Dans un drive-in, un couple se dispute. Un citoyen lambda s’interpose et subit l’ire d’un homme impitoyable. La mort d’un certain American Way of Life – les cinémas à ciel ouvert, vestiges d’une culture populaire décrépite – et les conséquences funestes d’un acte désintéressé : la scène d’ouverture des BRASIERS DE LA COLÈRE, violente jusqu’à l’écœurement et triste à en pleurer, affiche clairement les intentions du récit et saisit au col. Scott Cooper, auteur en 2010 de l’excellent CRAZY HEART, confirme, lui, que son travail ne s’embarrasse d’aucun compromis. Après avoir gorgé son premier opus d’espoir, il se confronte ici à tout ce qui gangrène son pays : une économie chancelante, des guerres incompréhensibles, la déréliction d’un peuple ne récoltant plus les fruits de la puissance américaine, la déliquescence du tissu social… Le tout, dans une histoire empruntant au revenge thriller : Russell Baze (Christian Bale), simple ouvrier tentant de subsister, va devoir s’opposer à la terreur locale, Harlan DeGroat (Woody Harrelson, impeccablement menaçant), pour défendre sa dignité.
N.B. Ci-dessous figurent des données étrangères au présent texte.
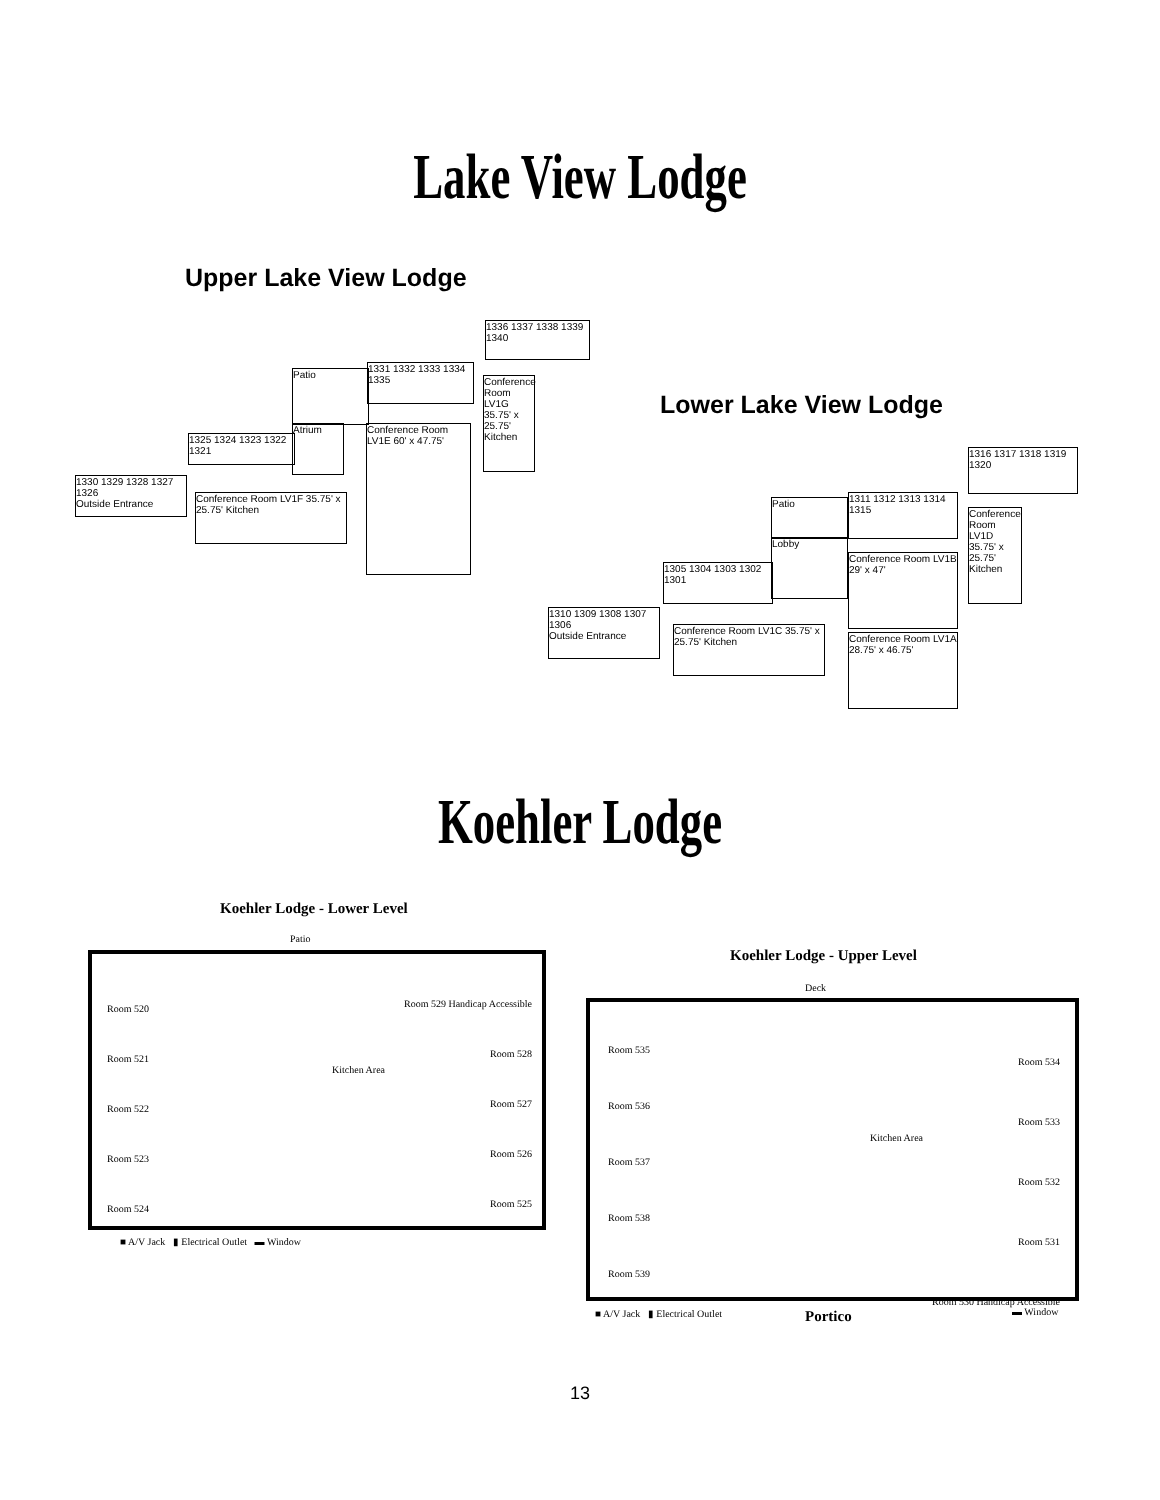Lake View Lodge
Upper Lake View Lodge
1330 1329 1328 1327 1326
Outside Entrance
Conference Room LV1F 35.75' x 25.75' Kitchen
Patio
Atrium
1325 1324 1323 1322 1321
1331 1332 1333 1334 1335
Conference Room LV1E 60' x 47.75'
1336 1337 1338 1339 1340
Conference Room LV1G 35.75' x 25.75' Kitchen
Lower Lake View Lodge
1310 1309 1308 1307 1306
Outside Entrance
Conference Room LV1C 35.75' x 25.75' Kitchen
1305 1304 1303 1302 1301
Patio
Lobby
1311 1312 1313 1314 1315
Conference Room LV1B 29' x 47'
Conference Room LV1A 28.75' x 46.75'
1316 1317 1318 1319 1320
Conference Room LV1D 35.75' x 25.75' Kitchen
Koehler Lodge
Koehler Lodge - Lower Level
Patio
Room 520
Room 521
Room 522
Room 523
Room 524
Room 529 Handicap Accessible
Room 528
Room 527
Room 526
Room 525
Kitchen Area
■ A/V Jack ▮ Electrical Outlet ▬ Window
Koehler Lodge - Upper Level
Deck
Room 535
Room 536
Room 537
Room 538
Room 539
Room 534
Room 533
Room 532
Room 531
Room 530 Handicap Accessible
Kitchen Area
■ A/V Jack ▮ Electrical Outlet
Portico ▬ Window
13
Pourtant, il n’a rien d’un héros ou d’un vigilante, il n’est qu’un homme comme tant d’autres, noble et droit. Qui assume ses fautes et ses faiblesses. Un col bleu poussé dans ses retranchements par une accumulation insupportable d’injustices. Loin d’exalter des ardeurs simplistes – un problème récurrent du revenge movie –, Cooper use d’une narration méticuleuse et d’une mise en scène naturaliste ne se refusant aucun élan d’esthétisme pour bâtir un hommage déchirant à une Amérique oubliée et agonisante. Pour lancer un cri de révolte furieusement actuel – et pourtant intemporel et universel. C’est là toute la puissance des BRASIERS DE LA COLÈRE : jusqu’au-boutiste, Cooper filme sans fard la façon dont Russell n’a malheureusement plus que la violence comme recours, tiré vers le fond par des circonstances déshumanisantes. Son parcours apparaît comme un redoutable « cautionary tale », un conte édifiant aux ressorts émotionnels d’autant plus bouleversants que Russell semble tout perdre en chemin. Christian Bale, mutique, tout en intériorité blessée, y trouve tout bonnement son plus grand rôle et y livre sa prestation la plus complexe – et ce n’est pas peu dire. Ses regards, d’une affliction insondable, hantent durablement le spectateur et hissent ce film de cœur et de tripes parmi les indispensables de ce début d’année.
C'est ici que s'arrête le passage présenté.